傅羿岑聲音沙啞,眼底的欲望逐漸匯聚,將深不見底的黑眸攪弄得渾濁。

“你這是做什麽?”

白皙細膩的皮膚透著一層粉嫩的紅,戴了兩只毛絨絨的兔耳朵,一條短短的白色尾巴,許是覺得礙事,他將尾巴蜷成一團墊在一旁。

聽到聲響,他傻楞楞望了過來,手裏還舉著一個白裏透粉的東西,像兩個連起來的碗,也不知道做什麽用的。

但配合目前看到的這一幕,總歸不會太正經。

“羿哥哥。”

周忍冬嬌羞地低下頭,小聲喊了一句。

他如同剛幻化人形的兔子精,是一個不谙世事的少年,偏偏又渾身帶著挑逗人的氣息,像是世上最好的欲望之藥,令傅羿岑的燥熱瞬間抵達小腹。

“我、我……我不知道……”見傅羿岑盯著他,卻遲遲不願走近,周忍冬以為這一身裝扮太過孟浪,果然嚇壞了他,頓時有些手足無措。

這般想著,他連忙丟了手裏的東西,急著去扯掉身後的尾巴。

見況,傅羿岑幾步上前,按住他的手腕,免得他亂來弄傷了自己。

“羿哥哥……”周忍冬聲音巍顫顫的,帶著掩飾不住的委屈,“嗚嗚……”

傅羿岑咽了咽口水,忍住躁動的心,將如玉般的人抱入懷裏,親了親他漲紅得熱燙的耳垂。

周忍冬哼唧一聲,往他懷裏鉆,像極了一只依賴主人的兔子精。

“冬兒這是要做什麽?”

傅羿岑只覺得他可愛得緊,忍住把人拆吞入腹的沖動,引誘著小兔子把他更可愛的一面都展示出來。

果然,周忍冬仰起頭,晃了晃兔耳朵,又摸了摸後面的尾巴,把自己搞得瑟縮了片刻,才慢吞吞問:“你、你喜歡嗎?”

傅羿岑瞇了瞇眼,從喉嚨裏蹦出一個字:“嗯。

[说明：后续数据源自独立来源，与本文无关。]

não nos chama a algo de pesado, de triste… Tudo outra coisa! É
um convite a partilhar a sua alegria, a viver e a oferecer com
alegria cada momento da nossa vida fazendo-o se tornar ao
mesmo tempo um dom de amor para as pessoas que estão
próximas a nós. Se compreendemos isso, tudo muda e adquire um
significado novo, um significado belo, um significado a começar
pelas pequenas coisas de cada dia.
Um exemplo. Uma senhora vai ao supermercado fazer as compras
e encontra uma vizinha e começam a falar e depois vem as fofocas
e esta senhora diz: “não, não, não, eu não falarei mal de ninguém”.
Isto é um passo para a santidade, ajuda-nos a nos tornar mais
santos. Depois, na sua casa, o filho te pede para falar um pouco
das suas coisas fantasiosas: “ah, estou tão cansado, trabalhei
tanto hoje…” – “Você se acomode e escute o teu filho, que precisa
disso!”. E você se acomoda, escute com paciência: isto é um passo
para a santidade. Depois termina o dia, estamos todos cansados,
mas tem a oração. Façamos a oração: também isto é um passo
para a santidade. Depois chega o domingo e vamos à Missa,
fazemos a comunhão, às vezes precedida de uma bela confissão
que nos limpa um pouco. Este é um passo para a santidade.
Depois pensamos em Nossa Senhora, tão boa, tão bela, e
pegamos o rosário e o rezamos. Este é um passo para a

”

喜歡得不得了!

喜歡得不知該如何形容!

甚至覺得懷裏的人美得像只存在於夢境或幻想裏。

傅羿岑舔了舔幹燥的唇,低頭含住他紅得透亮,如同寶石一般的耳垂,牙齒輕輕磨了磨。

“唔……羿哥哥……”

周忍冬透紅的身體顫了顫,雙手無助地攀上他的腰,將整個人送進他懷裏,明明羞澀得厲害,卻還硬著頭皮擺出一副任君采擷的模樣。

傅羿岑拍了拍他的手背,一邊親吻他,一邊看向一旁包裹裏五花八門的小東西,眸光暗了暗,一個不註意,咬破了他的唇。

“痛……嗚嗚……流血了……”

他的抱怨淹沒在傅羿岑更猛烈的攻城略地中,破了皮流出來的那點血,也早被他舔舐幹凈,周忍冬嗚嗚咽咽的,只能發出細碎的呼吸聲。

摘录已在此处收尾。